On Tue, 13 Nov 2007 16:20:56 -0000, bulia byak <buliabyak@...400...> wrote:
On Nov 13, 2007 12:13 PM, Maximilian Albert <Anhalter42@...173...> wrote:
For example, consider an empty document in which you create some objects. Then you select all of them and press 'delete'. This effectively brings the document into the original clean state, but the undo history is non-empty. That's why you are asked for confirmation when you want to exit, although there is nothing to save. I was wondering if there is a way to detect such situations, for example by using MD5 hashes as suggested by Thomas Worthington.
Well, that is possible - we even have an RFE for that I think - but it would be a very superficial nicety, costing a lot more trouble in implementing than it would bring benefits. Besides it would be fundamentally unreliable, because there are many aspects of XML that can be changed without actually changing the document, such as the order of attributes.
Is that really an issue? The bottom line is: "what is the functionality?". To me it is making sure that documents which have changed are prompted for saving, with not prompting for unchanged documents a secondary consideration (but a real consideration nonetheless). I would guess that opening a document, and having the attributes (or anything else) change *without any input from the user* would be relatively rare and restricted to when documents are imported from other apps or older versions of Inkscape, so I'd not be bothered (as a user) if I was prompted to save such docs even if I'd not done anything. Even this would probably be avoided most of the time if the initial hash was run after the tree was built and tidied up so only changes after that qualify as savable.

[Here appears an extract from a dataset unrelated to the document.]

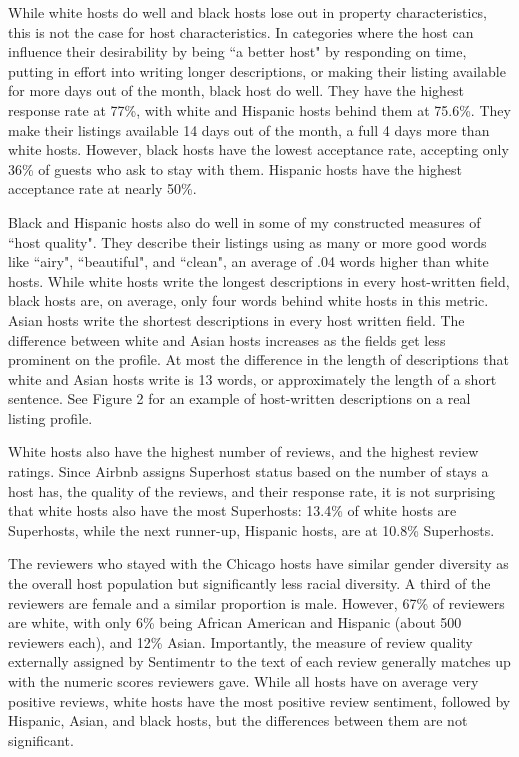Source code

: While white hosts do well and black hosts lose out in property characteristics, this is not the case for host characteristics. In categories where the host can influence their desirability by being ``a better host" by responding on time, putting in effort into writing longer descriptions, or making their listing available for more days out of the month, black host do well. They have the highest response rate at 77\%, with white and Hispanic hosts behind them at 75.6\%. They make their listings available 14 days out of the month, a full 4 days more than white hosts. However, black hosts have the lowest acceptance rate, accepting only 36\% of guests who ask to stay with them. Hispanic hosts have the highest acceptance rate at nearly 50\%. 

Black and Hispanic hosts also do well in some of my constructed measures of ``host quality". They describe their listings using  as many or more good words like ``airy", ``beautiful", and ``clean", an average of .04 words higher than white hosts. While white hosts write the longest descriptions in every host-written field, black hosts are, on average, only four words behind white hosts in this metric. Asian hosts write the shortest descriptions in every host written field. The difference between white and Asian hosts increases as the fields get less prominent on the profile. At most the difference in the length of descriptions that white and Asian hosts write is 13 words, or approximately the length of a short sentence. See Figure 2 for an example of host-written descriptions on a real listing profile. 

White hosts also have the highest number of reviews, and the highest review ratings. Since Airbnb assigns Superhost status based on the number of stays a host has, the quality of the reviews, and their response rate, it is not surprising that white hosts also have the most Superhosts: 13.4\% of white hosts are Superhosts, while the next runner-up, Hispanic hosts, are at 10.8\% Superhosts. 

The reviewers who stayed with the Chicago hosts have similar gender diversity as the overall host population but significantly less racial diversity. A third of the reviewers are female and a similar proportion is male. However, 67\% of reviewers are white, with only 6\% being African American and Hispanic (about 500 reviewers each), and 12\% Asian. Importantly, the measure of review quality externally assigned by Sentimentr to the text of each review generally matches up with the numeric scores reviewers gave. While all hosts have on average very positive reviews, white hosts have the most positive review sentiment, followed by Hispanic, Asian, and black hosts, but the differences between them are not significant.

Having a hash system would surely *reduce* complexity by making the test for savability at a single point - when closing the document. No other module or programmer need ever worry about marking the document as dirty or subtleties of how undo works; the acid test is "has the tree changed?" and that can be definitively tested at a single point with no chance of a false negative (well, alright, 1 in 2**128 - much less than the chance of a programming error!). It seems to me, at first glance anyway, to be a better way to go about it than having a special flag which each new editing function must remember to poke.